One breeder sticks in my mind - our Fila Brasileiro breeder. She would cull puppies that weren't likely to live a normal life. One smash against the wall at 1-2 days old and that was it. I can live with this.

When I bought my Briard, the rules in the Briard Club, Switzerland were, 8 pups only. The bitch had 10. Due to unforeseen circumstances, the breed inspector came when the pups were 2-3 weeks' old. It was decided that one with white hairs on its chest and one (with some physical attributes not conforming) would be put down. At first the Vet refused until the breeder explained. I will never forget these pups as I saw the litter from day one each and every day. But, on the other hand, the pups suffered nothing. They, healthy as they were, were robbed of a life but, they didn't suffer. *WE *did.

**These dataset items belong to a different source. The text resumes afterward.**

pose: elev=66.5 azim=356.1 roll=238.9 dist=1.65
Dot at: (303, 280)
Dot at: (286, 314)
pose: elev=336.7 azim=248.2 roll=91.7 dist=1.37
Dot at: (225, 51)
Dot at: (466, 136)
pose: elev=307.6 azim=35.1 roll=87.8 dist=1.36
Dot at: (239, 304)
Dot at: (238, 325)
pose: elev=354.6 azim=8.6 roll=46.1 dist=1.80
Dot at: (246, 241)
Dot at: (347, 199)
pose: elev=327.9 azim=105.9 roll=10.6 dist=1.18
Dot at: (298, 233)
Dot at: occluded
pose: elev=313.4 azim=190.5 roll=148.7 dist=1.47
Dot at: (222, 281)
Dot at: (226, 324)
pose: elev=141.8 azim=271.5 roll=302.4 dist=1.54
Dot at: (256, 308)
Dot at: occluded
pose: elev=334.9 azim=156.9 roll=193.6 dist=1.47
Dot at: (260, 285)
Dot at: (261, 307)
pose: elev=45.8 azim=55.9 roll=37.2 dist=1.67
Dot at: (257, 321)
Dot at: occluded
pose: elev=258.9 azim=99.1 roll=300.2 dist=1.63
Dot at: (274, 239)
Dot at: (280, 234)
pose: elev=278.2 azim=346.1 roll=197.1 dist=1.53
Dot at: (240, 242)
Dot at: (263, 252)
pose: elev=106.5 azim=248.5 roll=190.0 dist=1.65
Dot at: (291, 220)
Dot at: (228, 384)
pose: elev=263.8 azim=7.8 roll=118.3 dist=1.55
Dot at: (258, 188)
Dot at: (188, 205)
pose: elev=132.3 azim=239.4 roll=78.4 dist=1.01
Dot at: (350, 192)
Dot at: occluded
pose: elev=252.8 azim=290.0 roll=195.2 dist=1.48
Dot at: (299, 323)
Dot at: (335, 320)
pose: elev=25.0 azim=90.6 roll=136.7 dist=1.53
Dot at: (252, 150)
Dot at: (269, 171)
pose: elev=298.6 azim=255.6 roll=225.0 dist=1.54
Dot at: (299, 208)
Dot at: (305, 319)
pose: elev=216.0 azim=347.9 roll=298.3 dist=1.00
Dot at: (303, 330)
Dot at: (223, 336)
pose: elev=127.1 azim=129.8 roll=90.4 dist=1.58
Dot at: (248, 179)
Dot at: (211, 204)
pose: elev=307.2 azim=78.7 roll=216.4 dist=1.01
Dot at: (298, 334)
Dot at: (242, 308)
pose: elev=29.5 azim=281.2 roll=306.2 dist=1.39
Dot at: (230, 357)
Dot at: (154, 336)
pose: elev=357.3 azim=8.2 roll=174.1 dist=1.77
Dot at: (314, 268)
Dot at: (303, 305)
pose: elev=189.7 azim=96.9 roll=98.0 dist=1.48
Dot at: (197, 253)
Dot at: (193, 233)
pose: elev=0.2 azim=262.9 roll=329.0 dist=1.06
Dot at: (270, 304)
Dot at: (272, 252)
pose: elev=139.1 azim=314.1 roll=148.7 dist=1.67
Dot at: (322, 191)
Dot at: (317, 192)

The breed club changed the number of the pups which could be kept to 10, and the next litter was physically A1.

Some bitches are capable of raising 10, some not.

In Germany, on a forum, they help each other out by publishing whether they can take on a few newborn pups if their bitches only have 2-3 pups and the ones with too many are happy.

For those of you who think it is cruel to eliminate pups, just think of it this way, the pups feel nothing and, if they have physical defects, it is the best thing for them. If it is done correctly, there is no need to get up on one's hind legs.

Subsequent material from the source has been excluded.